EXERCISE PASSAGE:
◇ ◇ ◇
Even if I am wrong in that analysis and the “appeal” which Beatson LJ had in mind
that SIAC would allow was the deprivation appeal itself, I consider SIAC was correct
to conclude that this part of the judgment was
obiter.
The Court of Appeal was not
purporting to determine that SIAC would have to take a particular course, as in allow
the appeal, but whether it had jurisdiction to do so. As SIAC points out at [189 (iii)]
of its judgment, in the last two sentences of [88] of his judgment, Beatson LJ said:
“She [Ms Giovannetti QC counsel for the Secretary of State] argued that, by contrast,
there is no statutory presumption that out of country appellants should be permitted to
travel to the United Kingdom to conduct their appeals here and that article 8 does not
create such a presumption. I express no views on these matters because, in this appeal,
the role of this court is to consider whether SIAC is able to decide these matters and
give a practical and effective remedy in respect of them.” This seems to
me a further
indication that the Court of Appeal was only deciding issues of jurisdiction, not
substantive issues.
◇ ◇ ◇
DATASET CONTENT:
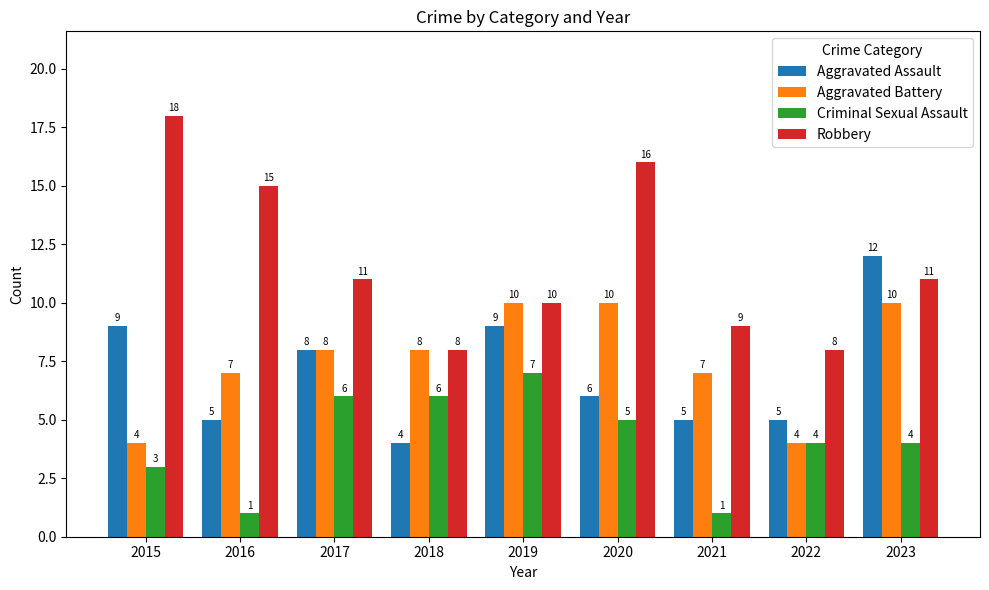

What is the lowest value of the Aggravated Battery series?

4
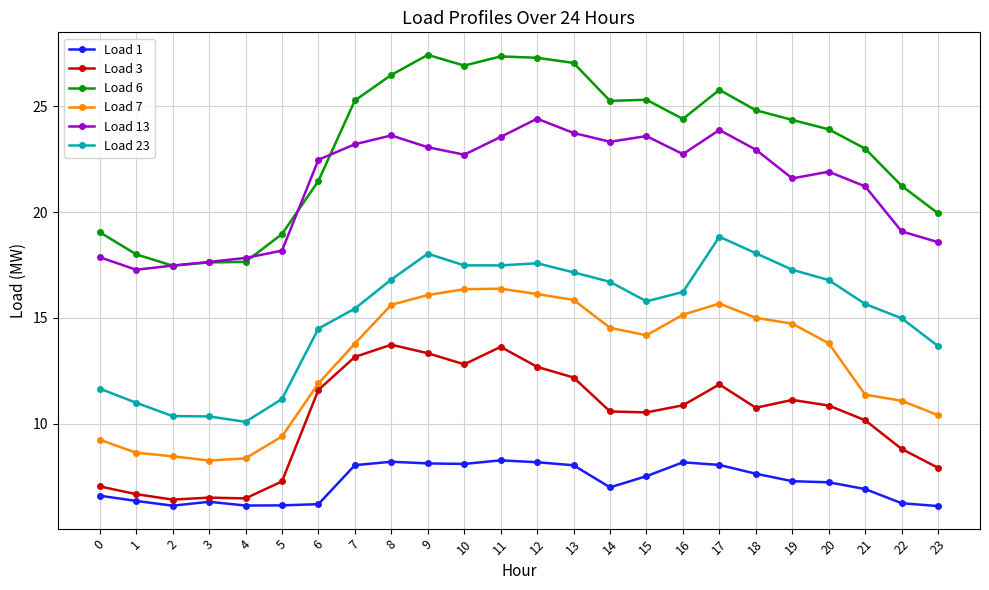

List the series in order of their peak value, lowest first.

Load 1, Load 3, Load 7, Load 23, Load 13, Load 6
◇ ◇ ◇
DIRECTIVE A: Please rewrite the paragraph of the judgment excerpt that begins "Even if I am wrong in that analysis" more briefly, keeping its main facts.
DIRECTIVE B: Write what comes next in the judgment excerpt, starting after its final sentence.

ANSWER AREA A: Even if the "appeal" Beatson LJ expected SIAC to allow was the deprivation appeal itself, I consider SIAC was right to treat this part of the judgment as obiter. The Court of Appeal was not deciding that SIAC must allow the appeal. It was deciding only whether SIAC had jurisdiction to do so. SIAC notes this at [189 (iii)] of its judgment. In the last two sentences of [88], Beatson LJ set out the argument of Ms Giovannetti QC, counsel for the Secretary of State. She said that neither statute nor article 8 creates a presumption that out-of-country appellants should be allowed to travel to the United Kingdom to conduct their appeals. He expressly declined to give a view on this, because the court's role was only to consider whether SIAC could decide these matters and give a practical and effective remedy. This further indicates that the Court of Appeal decided only issues of jurisdiction, not substantive issues.

ANSWER AREA B:
Finally in relation to
W2,
if necessary I would conclude that, even if what Beatson LJ
said at [85] were a definitive statement that, if W2 could not have an effective appeal,
the deprivation appeal would be allowed, which was part of the
ratio
of the case, as
Mr Hickman QC contends, it is distinguishable and not binding on us because it was
an Article 8 case. That is what SIAC concluded at [188] on the basis of an
“important” “concession” to that effect by Mr Hickman QC. Before this Court Mr
Hickman QC was inclined to argue that this made no difference, but I consider that
his original position was correct and
W2
is distinguishable on that basis.
Mr Hickman QC relied next upon the common law principles of natural justice. Of
course, the principles are well-established and uncontroversial. However, the
entitlement to be heard and to fairness in decision-making to which Singh LJ referred
in
Citizens UK
at [82] and [83] does not lead inevitably to the answer that if an appeal
cannot be fair and effective it must be allowed, if there are other ways in which the
unfairness and lack of effectiveness can be addressed, an issue to which I return
below.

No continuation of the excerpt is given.